Все это, конечно, проходило мимо моего сознания и было рассказано мне уже впоследствии. Что касается моих собственных воспоминаний, то первое, несомненно, переносит меня в тот день, когда я в возрасте около четырех лет стою на сиденье черного кожаного кресла и позирую для фотографа. Помню, как накрахмаленные складки моего белого платья царапали мне руки и как скрипел шелк пояса. Моя голова была как раз на уровне спинки кресла, на которое фотограф поставил меня, и в туфельках с шелковыми помпонами я стояла на леопардовой шкуре.
Дмитрий и я жили с отцом в Санкт-Петербурге во дворце у Невы. Прямоугольный, огромный, он был выстроен в неопределенном стиле неопределенной эпохи; его разные части и крылья окружали просторный внутренний дворик. Из окон на фасаде второго этажа открывался широкий вид на Неву, который летом оживлялся плавающими по реке кораблями.
Дмитрий и я жили с нашими нянями и слугами в покоях на втором этаже. Эта анфилада комнат, наши детские владения, была совершенно изолирована от остальной части дворца. Это был наш собственный мирок, в котором «правили» наша английская няня Нэнни Фрай и ее помощница Лиззи Гроув.
Они привезли с собой в Россию все обычаи своей родной страны. Они установили в детской свои собственные понятия и принципы и имели абсолютную власть не только надо мной и моим братом, но и над бесчисленной свитой русских горничных, лакеев и нянек.
До шестилетнего возраста я едва могла выговорить слово по-русски – ближайшее окружение и члены семьи разговаривали с нами по-английски.
Отец обычно поднимался наверх два раза в день, чтобы повидать нас. Его любовь к нам была глубокой и нежной, и мы знали это, но он никогда не проявлял по отношению к нам внезапно нахлынувшую нежность и обнимал нас только тогда, когда желал нам доброго утра или спокойной ночи.
Я его обожала. Каждый миг, который я могла быть с ним, был радостным, и, если по какой-либо причине день проходил, а мы с ним не виделись, я испытывала настоящее разочарование.
В то время он командовал Императорской конной гвардией. Отчетливее всего я вспоминаю его в парадном мундире этого полка, поистине великолепном: белом с золотыми галунами, позолоченный шлем был увенчан императорским орлом.
Мой отец был высок, худ и широкоплеч. У него была маленькая голова и округлый лоб, слегка сжатый у висков. Ступни удивительно малы для такого крупного мужчины, а руки отличались такой красотой и изяществом, каких я ни разу не видела у других людей.
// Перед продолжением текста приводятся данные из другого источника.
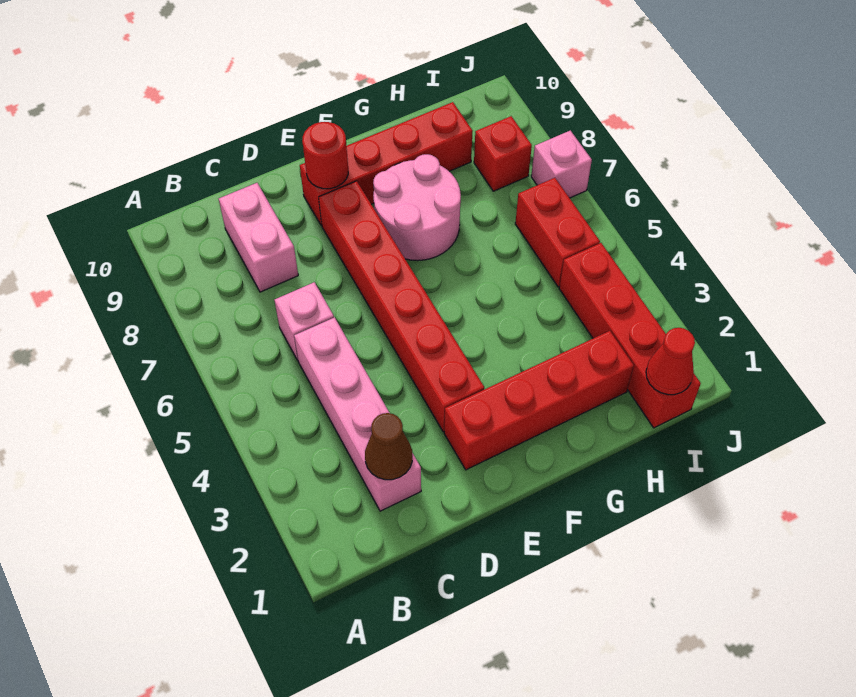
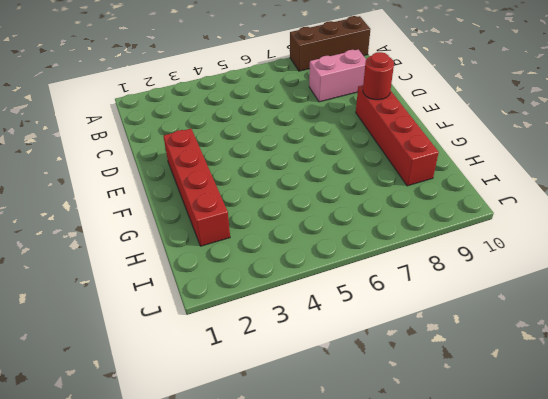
brown 1x3 brick [290,16,370,71] -> none
none -> pink 1x4 brick [294,317,421,511]
none -> pink 1x1 brick [275,282,334,360]
none -> red 1x6 brick [319,181,484,432]

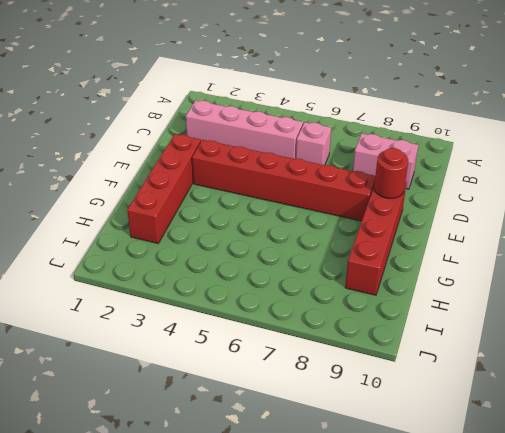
none -> pink 2x2 round brick [373,154,461,261]
none -> red 1x4 brick [559,243,701,428]
none -> red 1x2 brick [515,178,600,287]

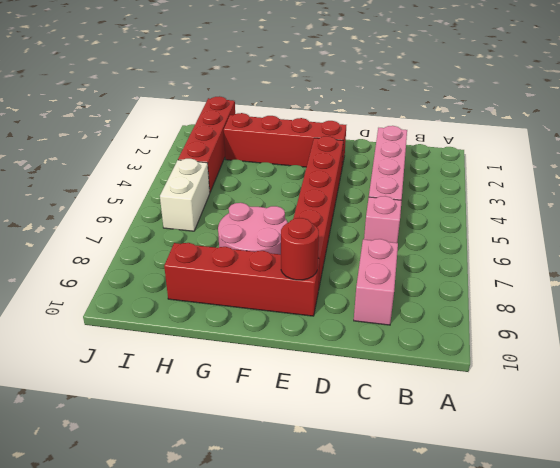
white 1x2 brick [160,159,210,231] -> red 1x2 brick [515,178,600,287]
none -> red 1x1 brick [474,116,532,191]
none -> pink 1x1 brick [531,130,592,198]
none -> brown 1x1 cone [365,413,412,480]

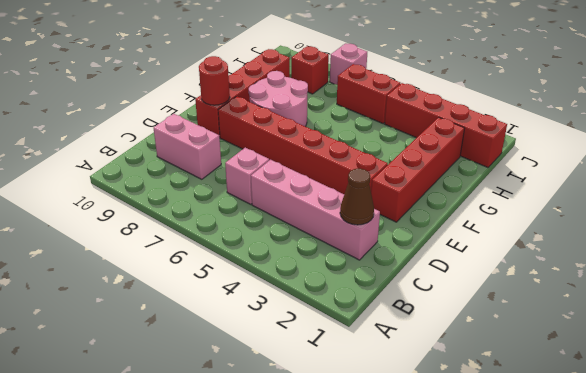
none -> red 1x1 cone [646,328,695,395]

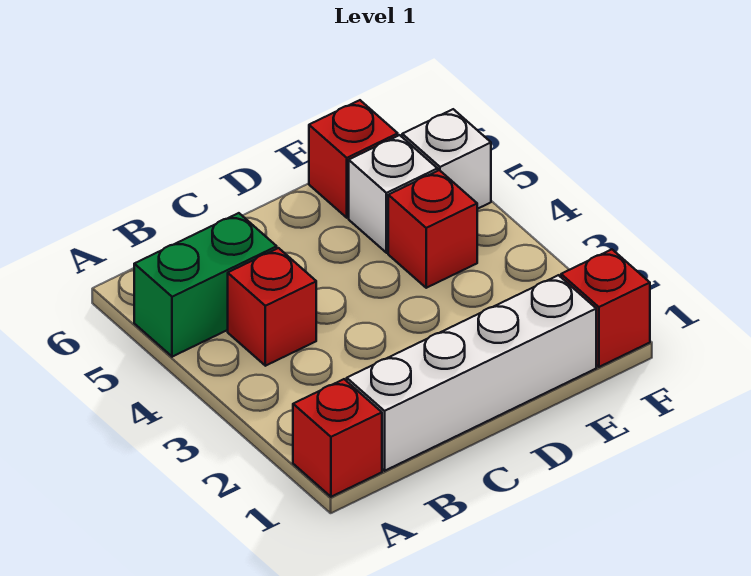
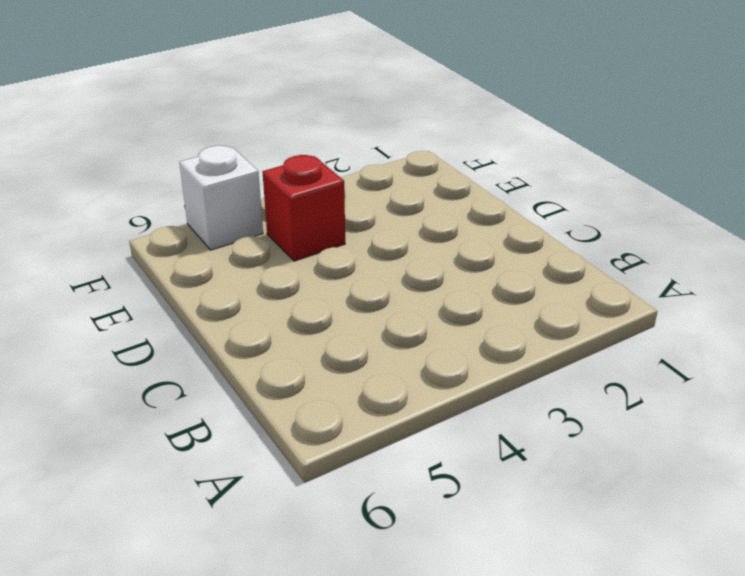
none -> red 1x1 brick [293,379,382,497]
none -> green 1x2 brick [134,213,277,357]

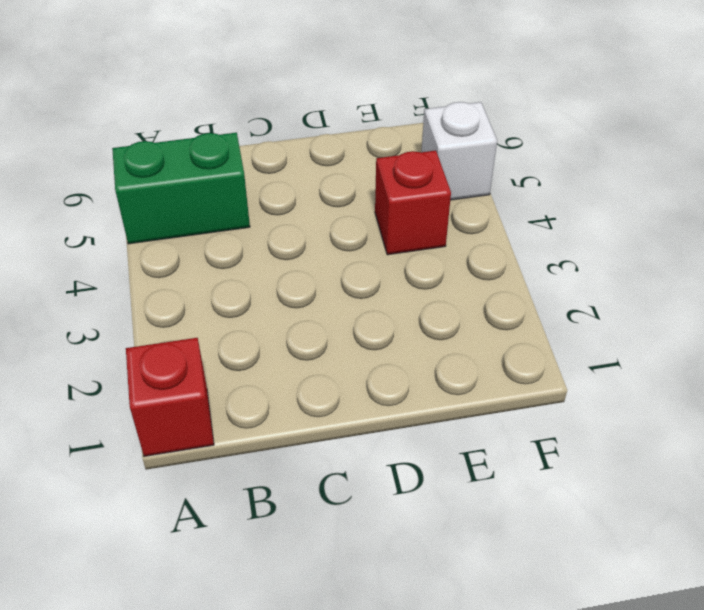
none -> white 1x4 brick [347,275,596,471]
none -> red 1x1 brick [228,248,316,366]

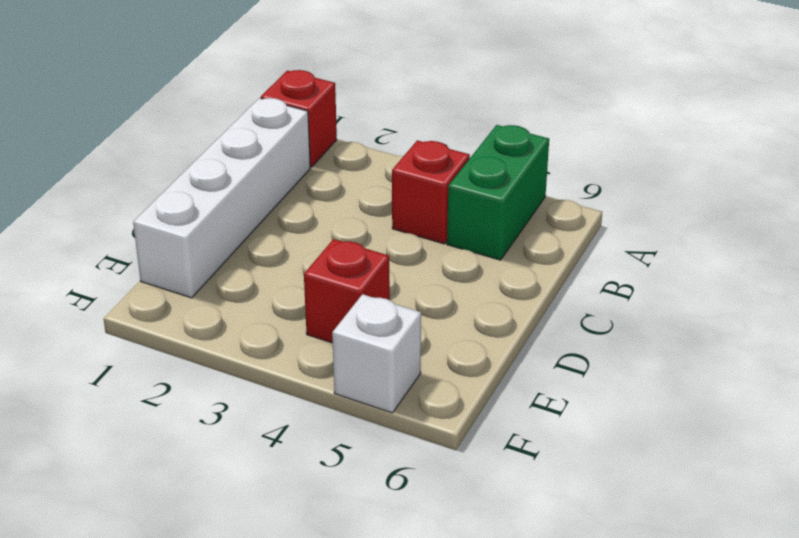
none -> white 1x1 brick [349,135,438,253]
none -> red 1x1 brick [309,100,398,218]

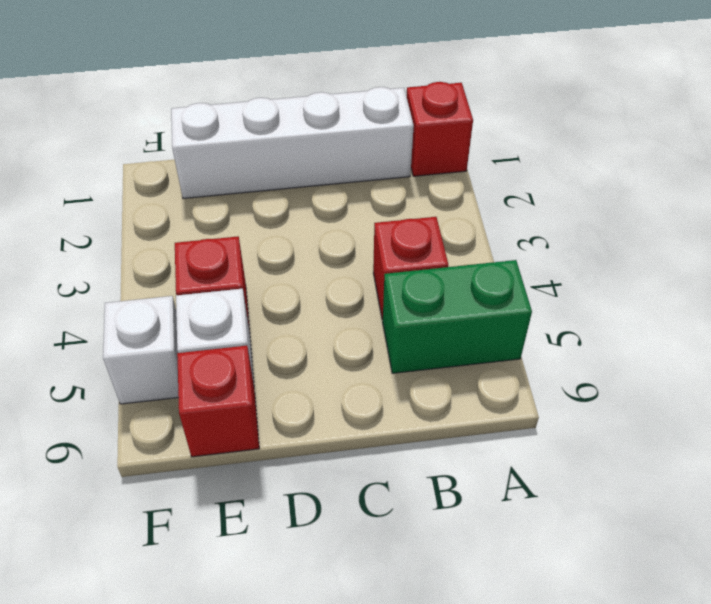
none -> red 1x1 brick [561,249,650,367]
Он обладал поразительным очарованием. Каждое слово, движение, жест несли на себе отпечаток исключительности. Всякий, кто к нему приближался, ощущал его притягательность. И это качество сохранилось навсегда, так как с возрастом его утонченность не утратилась, веселость не иссякла, а сердце не наполнилось горечью.
Его остроумие рождало иногда невероятно прелестные выдумки, которые он отстаивал до конца. Например, однажды в Пасху он ловко подложил под нашего ручного зайца обычное куриное яйцо и заставил нас поверить в то, что снес его наш любимец.
В Рождество он был особенно веселым, и оно становилось кульминацией всего года. За несколько дней привозили и устанавливали елки. Затем двери огромного зала для приемов закрывались, и мы чувствовали вокруг едва ощутимые загадочные приготовления. Тогда – и только в это время – сонное спокойствие громадного дворца нарушалось, и в нем воцарялось восхитительное и счастливое возбуждение.